• Work task 1
Do these statements agree with the newsletter below? Answer each with yes or no, and quote the words from the newsletter that decide it. (a) The writer will join National Journal in September as its foreign policy and defense correspondent. (b) A paid subscription costs $2 a month or $20 per year. (c) The newsletter will stop once the writer starts the new job.

Start of Document passage

Some personal news.
First of all, I want to say hello to all of the new people! In recent weeks, I've seen people sign up from Texas, France, the Netherlands, Spain, New Jersey, Virginia, Bosnia and Hercegovina, Australia, Portugal, the United Kingdom, Croatia, New Hampshire, Washington D.C., Belgium, and the Czech Republic.
That is precisely the kind of international community I hope to build through this newsletter, and I am so glad you're all here! If anything is happening in your country or state that you would like to see covered in this newsletter, please let me know: c.maza@protonmail.com. And in case you missed them, our first two interviews were from Slovenia and Hungary.
Secondly, I'm excited to announce a bit of personal news. I will join National Journal in September as their foreign policy and defense correspondent. Most of their work is behind a paywall, so you'll have to subscribe to read my future articles!
I'm very excited to return to D.C. and cover Congress.
Some of you have asked what this will mean for this newsletter, and the answer is nothing. I'll continue to send out these dispatches every week. I've been dreaming about Lazo Magazine for years, and I plan to use this platform to share international stories that go under the radar.
This project is, of course, a labor of love. But if you enjoy it and want to see it grow and be sustainable, please consider subscribing for $2 a month or $22 per year. The first 20 people to subscribe will get a little gift from me.
Currently, many of you subscribe to the free version, but few have upgraded to a paid subscription. I want to keep all the content free for the public, but I would like to start paying other writers and editors, launch a website, and grow in 2022. The more of you sign up for $2 a month, the quicker we can do that. 🙏 🙏
I'll be back with more interviews next week. I am so excited about the people I have lined up!
What I'm reading:
• On Monday, the first anniversary of fraudulent elections in Belarus, the United Kingdom imposed new economic sanctions on Belarus's financial, trade, and aviation sectors. Mikhail Gutseriev, a Russian billionaire who invests in Belarus, will have his UK-based assets frozen. The U.S. and Canada also imposed new sanctions.
• Amy MacKinnon at Foreign Policy has a great profile of Belarusian opposition leader Sviatlana Tsikhanouskaya.
• A Belarussian court formally dissolved PEN Belarus, a human rights organization that champions writers.

End of Document passage

• Work task 2
In the records, start at the line that has "Level 30, Level" and go through to the last line of the records. Write those lines out again, changing "chart" to "graph" and keeping everything else the same. Leave out the pictures.

Start of Exercise data

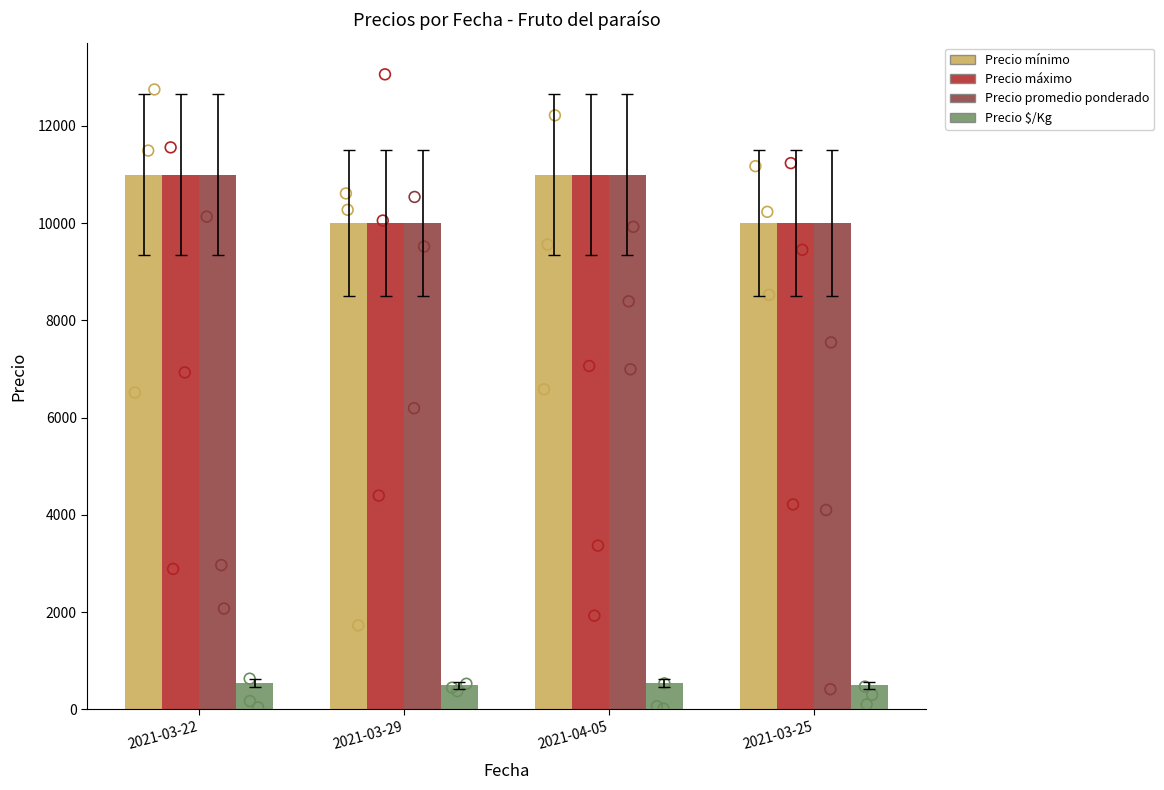

At how many categories does at least one series exceed 3315?

4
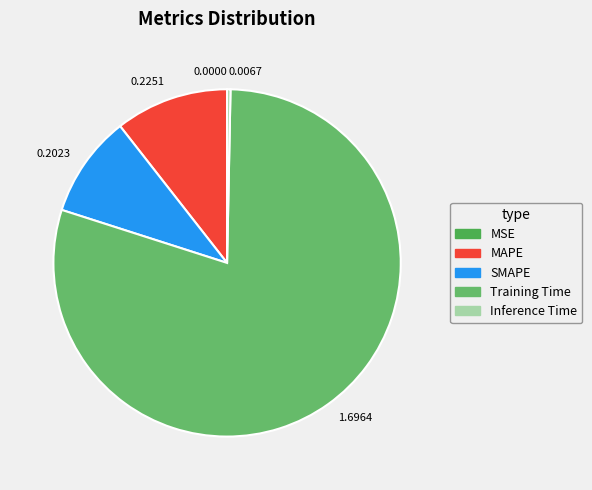

Which slice is the smallest?

MSE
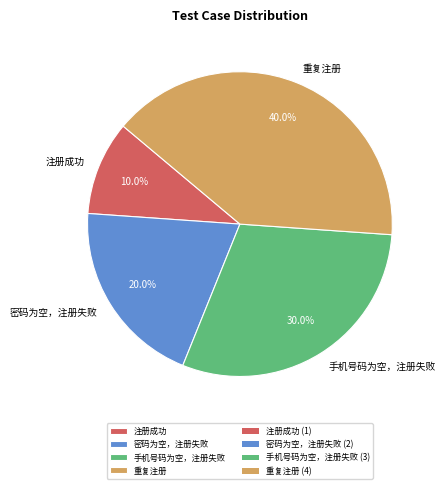

What percentage is the 重复注册 slice, to the nearest percent?

40%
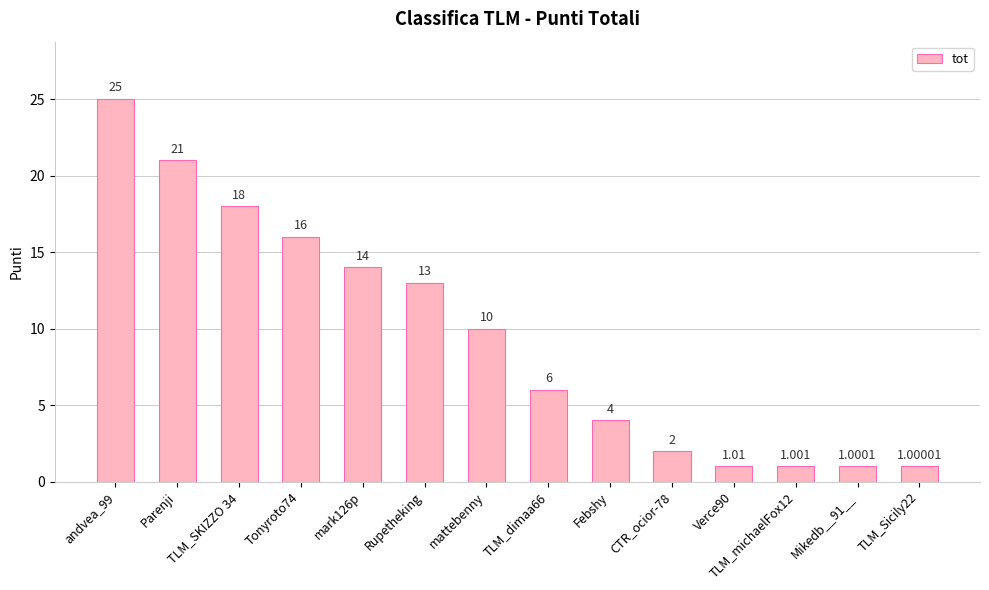

What is the label of the 6th bar from the left?

Rupetheking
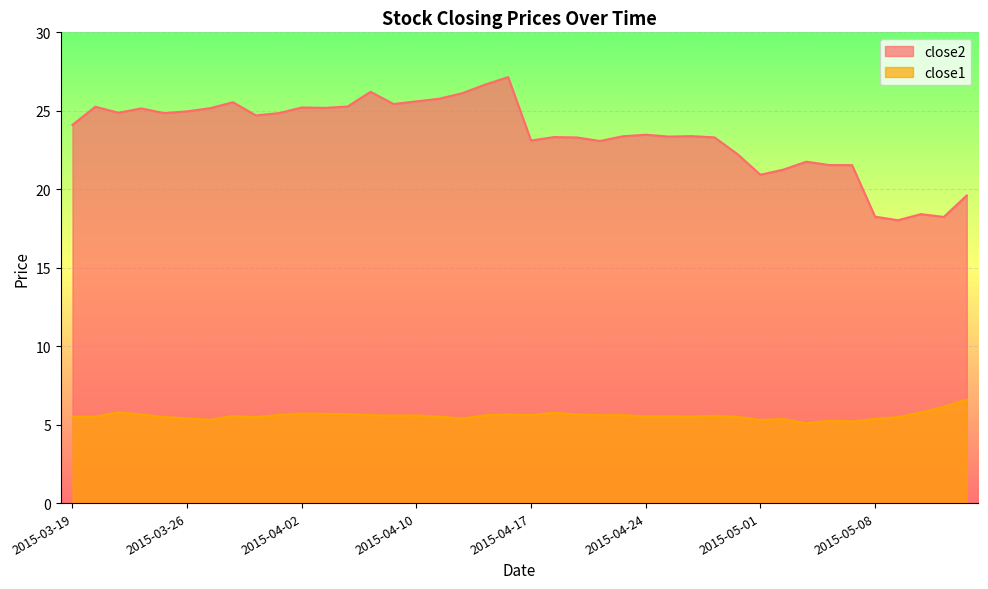

What is the spread (max minus min) of values at 2015-04-06?

19.5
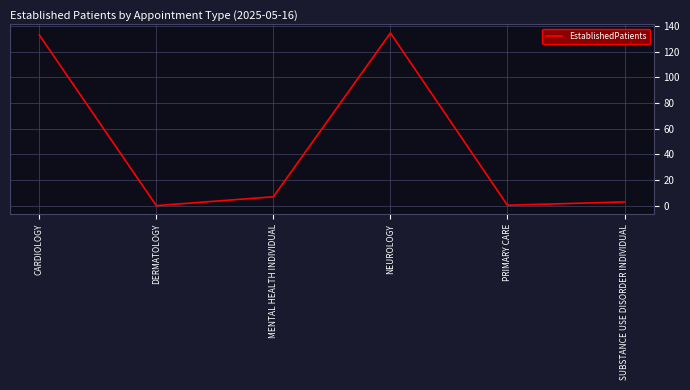

At which category does the data reach its first local valley?

DERMATOLOGY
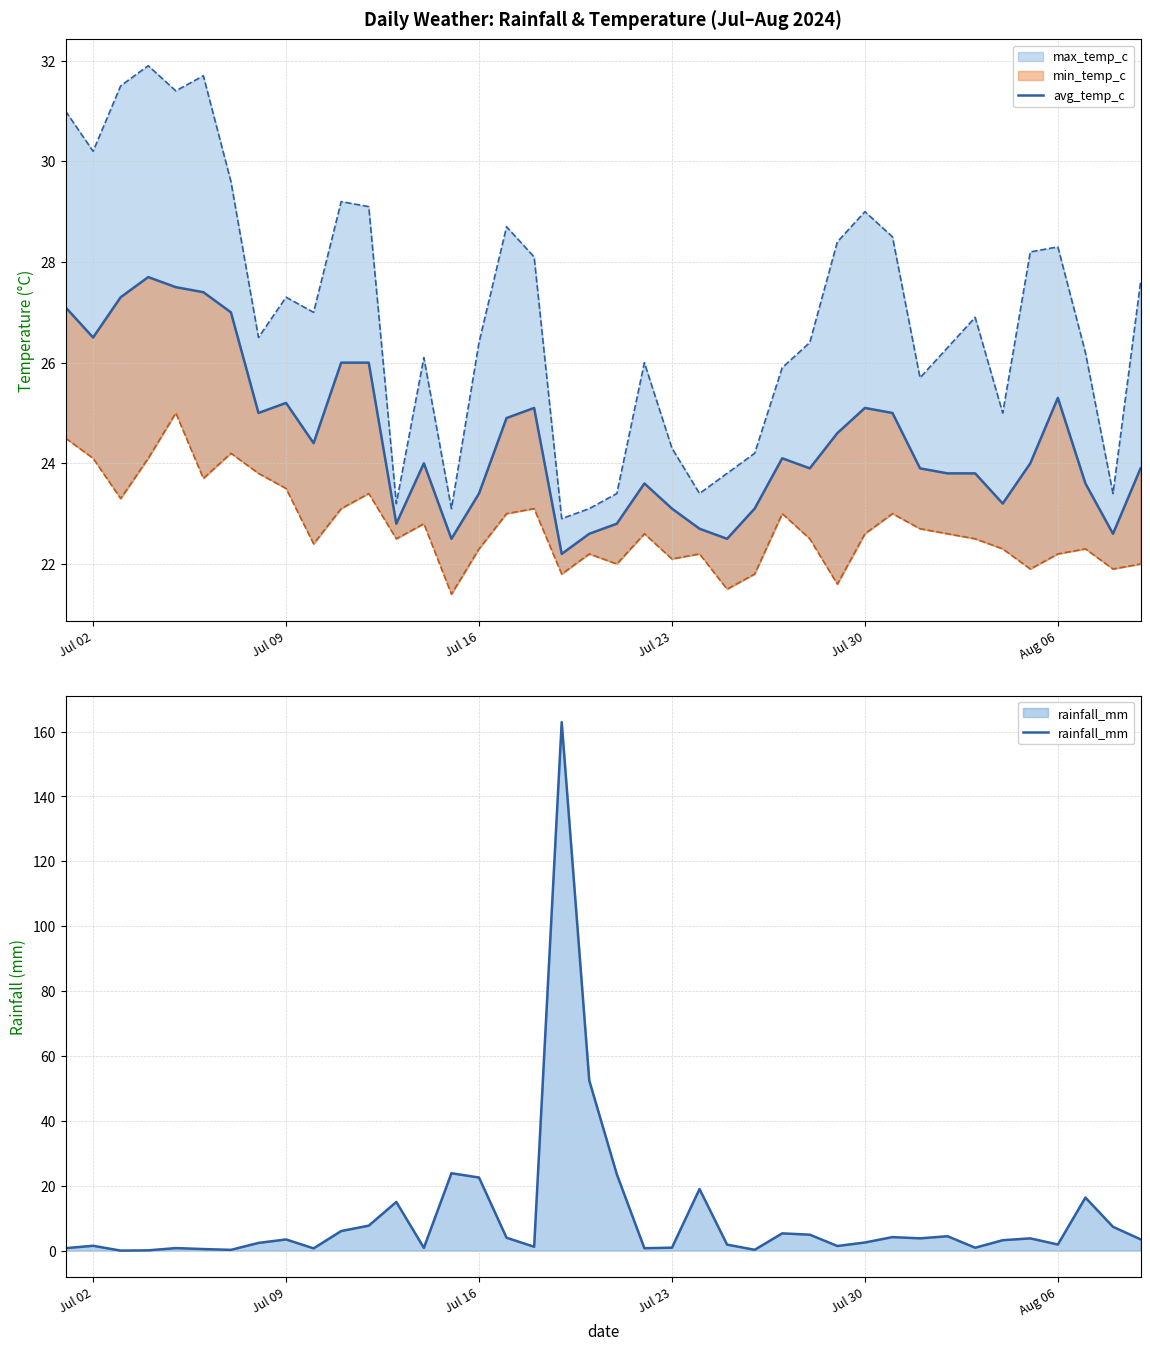

What is the highest value of the rainfall_mm series?

162.9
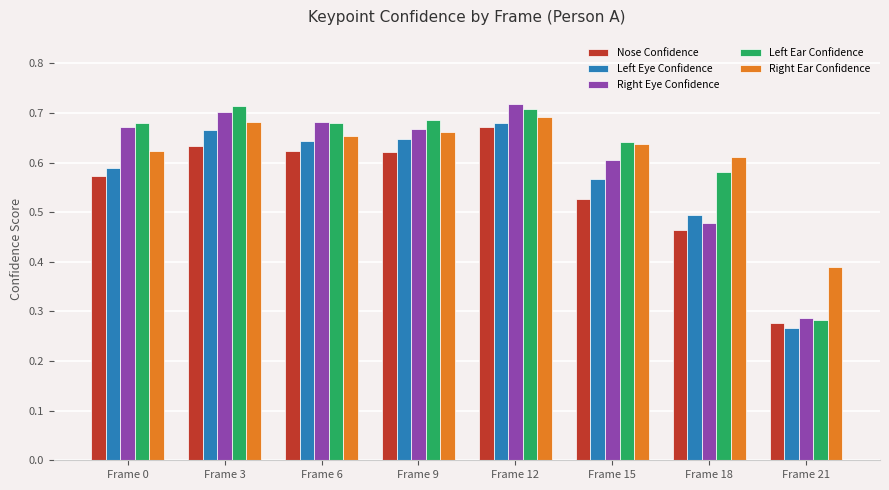

Which label corresponds to the smallest value in the chart?

Frame 21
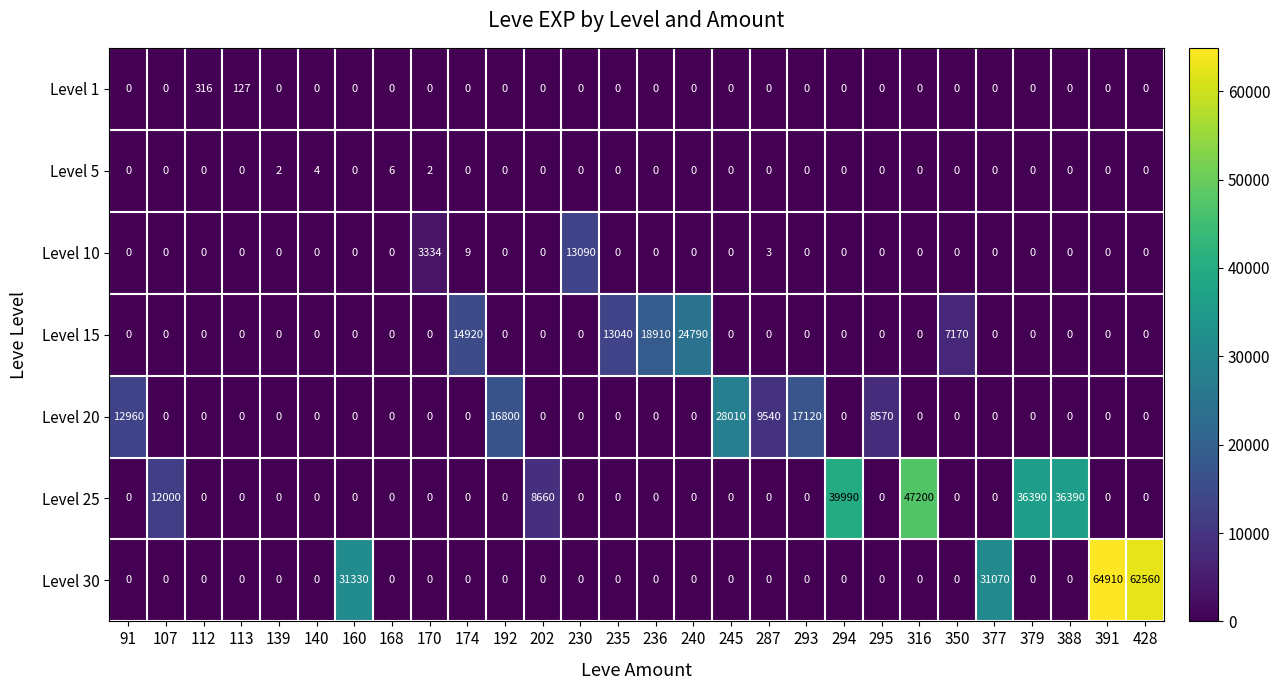

Rank the series by their maximum value, from highest to lowest.

Level 30, Level 25, Level 20, Level 15, Level 10, Level 1, Level 5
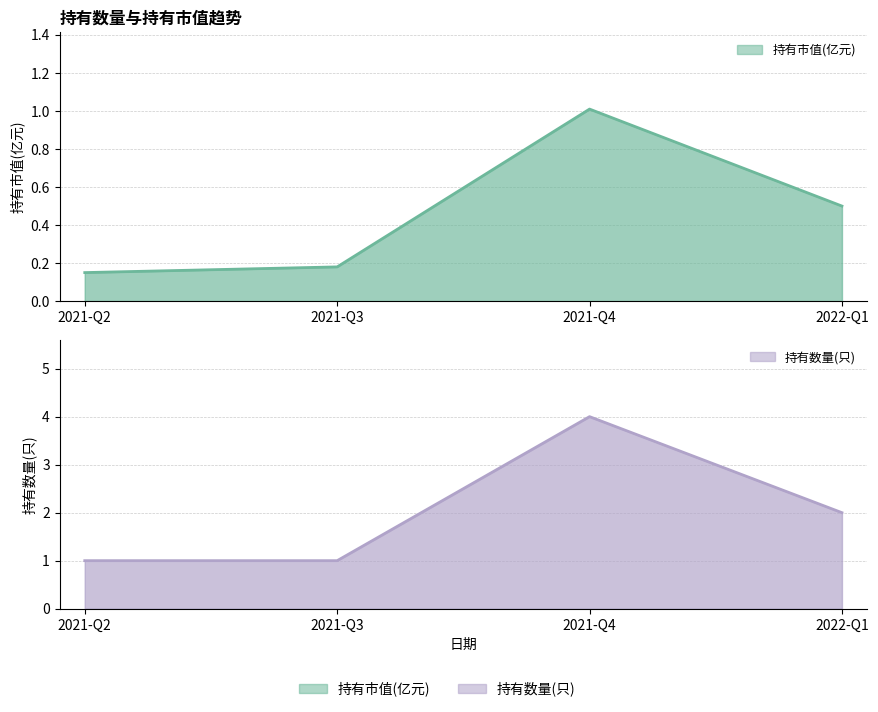

What is the maximum value shown in the chart?

4.0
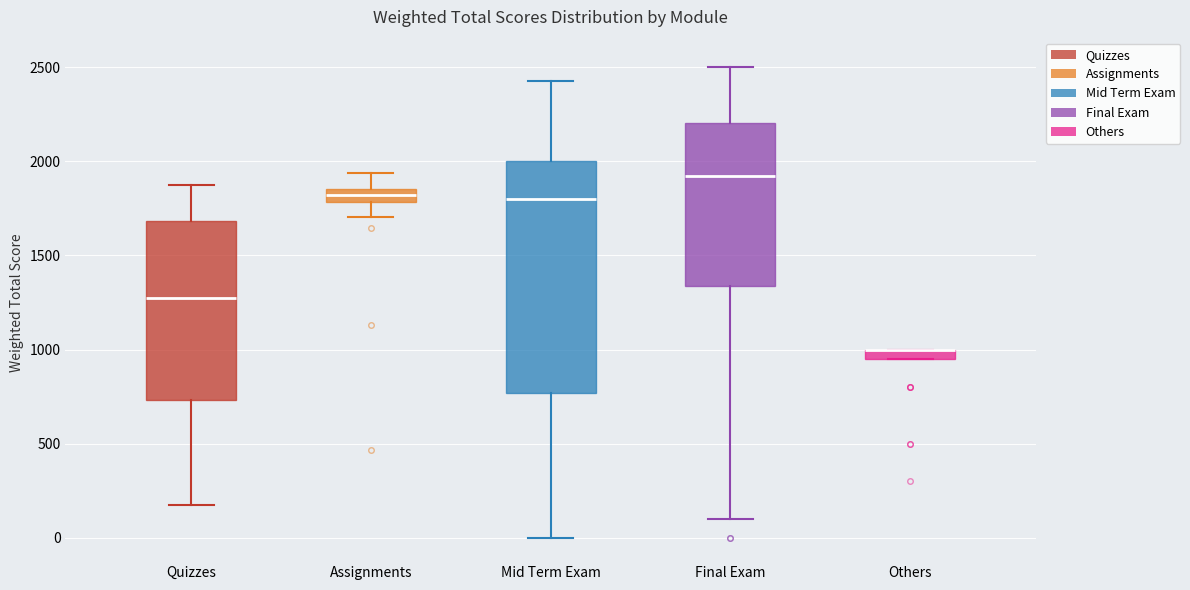

Where does the median line of the box for Mid Term Exam sit on the y-axis? The values are not printed on the chart, so give them approximately, as read against the axis.

1800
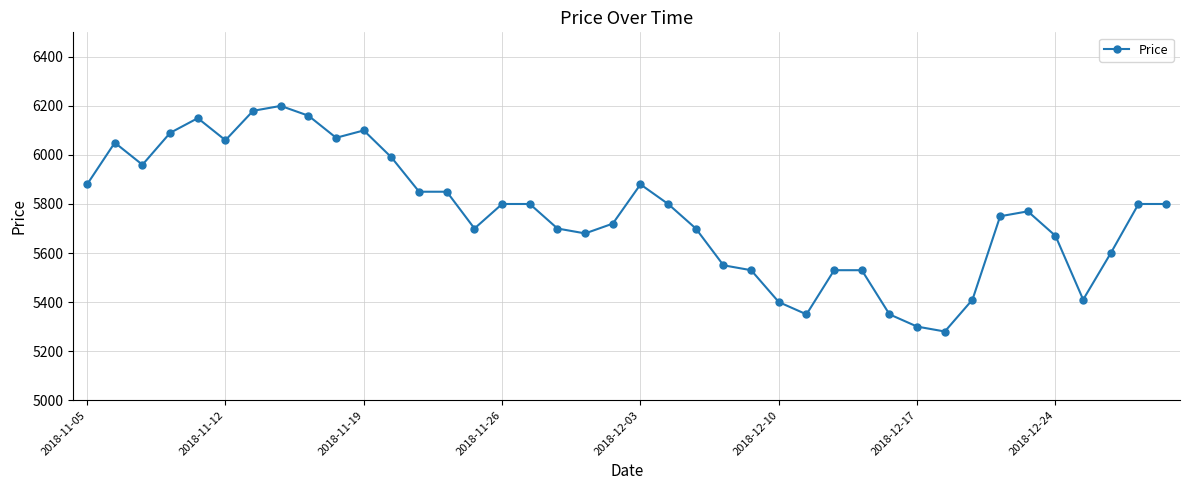

What is the minimum value shown in the chart?

5280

End of Exercise data

• Task answer 1
(a) Yes: "I will join National Journal in September as their foreign policy and defense correspondent."
(b) No: "please consider subscribing for $2 a month or $22 per year."
(c) No: "Some of you have asked what this will mean for this newsletter, and the answer is nothing. I'll continue to send out these dispatches every week."

• Task answer 2
Level 30, Level 25, Level 20, Level 15, Level 10, Level 1, Level 5

What is the maximum value shown in the graph?

4.0

Where does the median line of the box for Mid Term Exam sit on the y-axis? The values are not printed on the graph, so give them approximately, as read against the axis.

1800

What is the minimum value shown in the graph?

5280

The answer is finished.